_Aim of the exercise_
Copy the data from its first line through the line containing "title Figure 10.27 [75, 39, 1398, 148]", switching "layout element" to "page element" and leaving everything else the same.

[START OF Materials provided]

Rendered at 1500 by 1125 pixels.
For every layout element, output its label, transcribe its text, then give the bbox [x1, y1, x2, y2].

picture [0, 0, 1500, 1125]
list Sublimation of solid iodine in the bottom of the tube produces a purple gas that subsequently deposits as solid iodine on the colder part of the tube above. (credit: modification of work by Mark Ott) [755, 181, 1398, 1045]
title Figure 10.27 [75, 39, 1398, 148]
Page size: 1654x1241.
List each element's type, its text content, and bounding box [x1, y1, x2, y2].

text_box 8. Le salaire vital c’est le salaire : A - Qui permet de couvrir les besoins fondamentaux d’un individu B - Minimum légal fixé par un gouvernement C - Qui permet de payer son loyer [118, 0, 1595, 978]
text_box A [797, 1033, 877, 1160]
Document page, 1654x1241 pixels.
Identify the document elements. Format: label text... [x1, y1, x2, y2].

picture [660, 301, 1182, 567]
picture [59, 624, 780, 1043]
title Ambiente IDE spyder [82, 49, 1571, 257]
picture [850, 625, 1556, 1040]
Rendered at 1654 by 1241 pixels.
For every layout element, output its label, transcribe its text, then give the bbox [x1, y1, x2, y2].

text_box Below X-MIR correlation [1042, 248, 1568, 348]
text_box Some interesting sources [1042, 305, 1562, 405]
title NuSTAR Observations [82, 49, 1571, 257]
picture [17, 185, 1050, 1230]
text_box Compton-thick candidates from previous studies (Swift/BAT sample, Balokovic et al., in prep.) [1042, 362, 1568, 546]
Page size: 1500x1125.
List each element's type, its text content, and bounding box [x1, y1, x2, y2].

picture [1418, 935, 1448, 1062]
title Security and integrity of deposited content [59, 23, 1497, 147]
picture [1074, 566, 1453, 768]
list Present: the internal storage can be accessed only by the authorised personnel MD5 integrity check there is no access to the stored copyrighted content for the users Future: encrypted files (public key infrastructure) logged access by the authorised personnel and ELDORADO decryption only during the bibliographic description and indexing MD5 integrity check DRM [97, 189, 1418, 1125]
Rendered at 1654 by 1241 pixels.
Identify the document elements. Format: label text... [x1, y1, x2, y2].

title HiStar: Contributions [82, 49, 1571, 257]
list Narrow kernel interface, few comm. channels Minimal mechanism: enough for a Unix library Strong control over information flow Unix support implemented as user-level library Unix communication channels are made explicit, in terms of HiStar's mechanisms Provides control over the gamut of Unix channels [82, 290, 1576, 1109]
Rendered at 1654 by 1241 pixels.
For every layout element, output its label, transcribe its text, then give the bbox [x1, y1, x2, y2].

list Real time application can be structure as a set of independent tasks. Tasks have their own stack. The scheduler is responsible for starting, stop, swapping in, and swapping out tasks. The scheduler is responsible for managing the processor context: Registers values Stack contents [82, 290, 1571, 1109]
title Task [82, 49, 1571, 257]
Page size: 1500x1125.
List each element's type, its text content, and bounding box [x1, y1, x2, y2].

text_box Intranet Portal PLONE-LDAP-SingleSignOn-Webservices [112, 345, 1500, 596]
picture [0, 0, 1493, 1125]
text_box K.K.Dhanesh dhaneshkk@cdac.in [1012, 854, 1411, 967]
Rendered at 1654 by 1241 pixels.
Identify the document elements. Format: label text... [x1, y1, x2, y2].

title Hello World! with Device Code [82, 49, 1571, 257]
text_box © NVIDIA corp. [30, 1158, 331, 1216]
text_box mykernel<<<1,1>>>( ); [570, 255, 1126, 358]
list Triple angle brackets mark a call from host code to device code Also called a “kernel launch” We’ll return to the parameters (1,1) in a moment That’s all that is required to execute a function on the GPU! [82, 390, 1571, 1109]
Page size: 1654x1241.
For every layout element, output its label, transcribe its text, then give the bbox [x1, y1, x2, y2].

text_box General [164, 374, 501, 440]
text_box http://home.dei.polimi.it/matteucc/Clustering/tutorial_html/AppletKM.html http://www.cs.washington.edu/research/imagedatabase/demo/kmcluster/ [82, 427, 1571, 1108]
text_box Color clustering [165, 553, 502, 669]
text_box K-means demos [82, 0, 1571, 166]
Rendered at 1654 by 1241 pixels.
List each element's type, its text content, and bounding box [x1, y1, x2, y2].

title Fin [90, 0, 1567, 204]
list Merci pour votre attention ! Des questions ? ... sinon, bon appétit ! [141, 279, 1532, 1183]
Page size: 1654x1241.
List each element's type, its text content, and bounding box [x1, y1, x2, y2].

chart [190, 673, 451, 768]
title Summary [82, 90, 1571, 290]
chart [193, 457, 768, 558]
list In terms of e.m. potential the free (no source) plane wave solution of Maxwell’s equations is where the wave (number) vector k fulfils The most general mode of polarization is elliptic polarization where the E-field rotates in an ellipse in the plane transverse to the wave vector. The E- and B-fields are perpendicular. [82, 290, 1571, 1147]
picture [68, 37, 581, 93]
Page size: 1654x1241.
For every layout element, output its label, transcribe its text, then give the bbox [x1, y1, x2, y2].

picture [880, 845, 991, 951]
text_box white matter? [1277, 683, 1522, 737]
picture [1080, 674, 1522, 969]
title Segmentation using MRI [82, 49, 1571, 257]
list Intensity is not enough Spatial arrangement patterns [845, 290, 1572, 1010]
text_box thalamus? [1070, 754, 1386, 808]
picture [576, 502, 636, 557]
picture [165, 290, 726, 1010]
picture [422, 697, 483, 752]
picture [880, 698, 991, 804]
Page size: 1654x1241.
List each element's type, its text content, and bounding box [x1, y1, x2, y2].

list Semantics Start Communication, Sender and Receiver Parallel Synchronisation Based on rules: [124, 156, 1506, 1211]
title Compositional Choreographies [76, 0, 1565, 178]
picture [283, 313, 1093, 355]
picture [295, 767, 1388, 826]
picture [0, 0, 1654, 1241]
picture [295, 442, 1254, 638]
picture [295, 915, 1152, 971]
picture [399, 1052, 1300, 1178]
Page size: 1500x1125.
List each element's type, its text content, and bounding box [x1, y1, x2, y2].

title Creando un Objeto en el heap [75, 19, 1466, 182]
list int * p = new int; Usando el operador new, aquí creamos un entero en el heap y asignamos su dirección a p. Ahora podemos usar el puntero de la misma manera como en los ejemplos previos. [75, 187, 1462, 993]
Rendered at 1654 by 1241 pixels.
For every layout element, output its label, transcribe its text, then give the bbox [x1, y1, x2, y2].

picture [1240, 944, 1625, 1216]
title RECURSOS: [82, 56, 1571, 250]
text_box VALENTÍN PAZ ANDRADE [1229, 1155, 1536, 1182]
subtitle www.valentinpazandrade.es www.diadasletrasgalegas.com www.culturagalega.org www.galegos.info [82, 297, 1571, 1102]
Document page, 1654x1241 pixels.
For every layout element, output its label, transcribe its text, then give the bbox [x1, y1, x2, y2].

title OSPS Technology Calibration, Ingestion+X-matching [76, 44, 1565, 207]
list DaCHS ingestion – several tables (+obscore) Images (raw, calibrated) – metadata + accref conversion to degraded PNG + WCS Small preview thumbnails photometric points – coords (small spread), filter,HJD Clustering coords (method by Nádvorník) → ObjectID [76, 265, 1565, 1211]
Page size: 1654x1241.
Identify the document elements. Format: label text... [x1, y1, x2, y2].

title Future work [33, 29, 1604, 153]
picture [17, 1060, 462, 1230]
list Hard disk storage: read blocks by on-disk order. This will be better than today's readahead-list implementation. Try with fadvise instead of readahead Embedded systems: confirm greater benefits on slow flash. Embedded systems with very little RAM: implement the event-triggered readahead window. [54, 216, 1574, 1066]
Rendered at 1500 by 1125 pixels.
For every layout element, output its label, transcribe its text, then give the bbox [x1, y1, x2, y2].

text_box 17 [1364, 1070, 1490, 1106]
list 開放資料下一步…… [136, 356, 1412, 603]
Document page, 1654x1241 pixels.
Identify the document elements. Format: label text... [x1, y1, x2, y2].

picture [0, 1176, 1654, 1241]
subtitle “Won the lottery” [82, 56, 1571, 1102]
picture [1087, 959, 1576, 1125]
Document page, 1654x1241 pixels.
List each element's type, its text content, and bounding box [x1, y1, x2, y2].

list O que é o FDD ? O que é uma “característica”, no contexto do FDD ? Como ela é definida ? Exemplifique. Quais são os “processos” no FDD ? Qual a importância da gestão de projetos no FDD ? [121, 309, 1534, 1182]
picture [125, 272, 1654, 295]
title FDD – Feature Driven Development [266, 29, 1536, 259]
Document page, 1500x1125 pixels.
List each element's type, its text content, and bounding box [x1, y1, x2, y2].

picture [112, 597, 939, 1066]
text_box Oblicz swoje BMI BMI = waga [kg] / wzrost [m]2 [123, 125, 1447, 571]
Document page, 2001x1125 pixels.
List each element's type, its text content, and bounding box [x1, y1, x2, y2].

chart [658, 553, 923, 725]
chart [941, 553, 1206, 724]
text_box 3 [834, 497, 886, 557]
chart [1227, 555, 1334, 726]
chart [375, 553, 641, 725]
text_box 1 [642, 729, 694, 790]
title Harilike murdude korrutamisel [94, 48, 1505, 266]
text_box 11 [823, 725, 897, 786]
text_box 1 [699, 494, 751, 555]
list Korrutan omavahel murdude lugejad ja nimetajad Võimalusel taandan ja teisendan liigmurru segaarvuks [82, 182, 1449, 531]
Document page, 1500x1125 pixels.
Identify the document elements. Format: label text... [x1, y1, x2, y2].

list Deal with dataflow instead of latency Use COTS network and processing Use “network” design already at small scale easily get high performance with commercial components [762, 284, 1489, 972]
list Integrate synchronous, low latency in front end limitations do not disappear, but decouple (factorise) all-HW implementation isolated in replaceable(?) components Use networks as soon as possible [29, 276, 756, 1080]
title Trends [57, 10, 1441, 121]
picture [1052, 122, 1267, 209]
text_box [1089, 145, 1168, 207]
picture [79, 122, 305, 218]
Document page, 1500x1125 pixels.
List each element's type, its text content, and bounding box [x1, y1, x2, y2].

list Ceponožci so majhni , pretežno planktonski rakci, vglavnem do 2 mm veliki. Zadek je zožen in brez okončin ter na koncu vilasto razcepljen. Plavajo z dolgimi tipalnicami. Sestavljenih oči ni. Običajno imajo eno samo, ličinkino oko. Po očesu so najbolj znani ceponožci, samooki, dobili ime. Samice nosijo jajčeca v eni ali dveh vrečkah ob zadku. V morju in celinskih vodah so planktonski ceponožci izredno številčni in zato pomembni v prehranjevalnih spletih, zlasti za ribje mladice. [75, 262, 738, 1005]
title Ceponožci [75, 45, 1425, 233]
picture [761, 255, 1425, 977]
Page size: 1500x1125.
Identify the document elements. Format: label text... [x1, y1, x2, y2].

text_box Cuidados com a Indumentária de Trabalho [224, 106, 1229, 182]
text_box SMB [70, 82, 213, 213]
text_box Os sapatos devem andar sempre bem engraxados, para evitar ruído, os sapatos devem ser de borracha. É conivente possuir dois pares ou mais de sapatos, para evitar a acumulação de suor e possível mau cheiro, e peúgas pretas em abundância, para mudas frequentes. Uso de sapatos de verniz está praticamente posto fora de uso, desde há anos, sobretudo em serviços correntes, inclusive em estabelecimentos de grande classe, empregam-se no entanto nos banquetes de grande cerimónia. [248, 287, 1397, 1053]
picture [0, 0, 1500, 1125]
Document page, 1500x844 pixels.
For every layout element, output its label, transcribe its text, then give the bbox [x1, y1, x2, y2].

[END OF Materials provided]

_Right answer_
Rendered at 1500 by 1125 pixels.
For every page element, output its label, transcribe its text, then give the bbox [x1, y1, x2, y2].

picture [0, 0, 1500, 1125]
list Sublimation of solid iodine in the bottom of the tube produces a purple gas that subsequently deposits as solid iodine on the colder part of the tube above. (credit: modification of work by Mark Ott) [755, 181, 1398, 1045]
title Figure 10.27 [75, 39, 1398, 148]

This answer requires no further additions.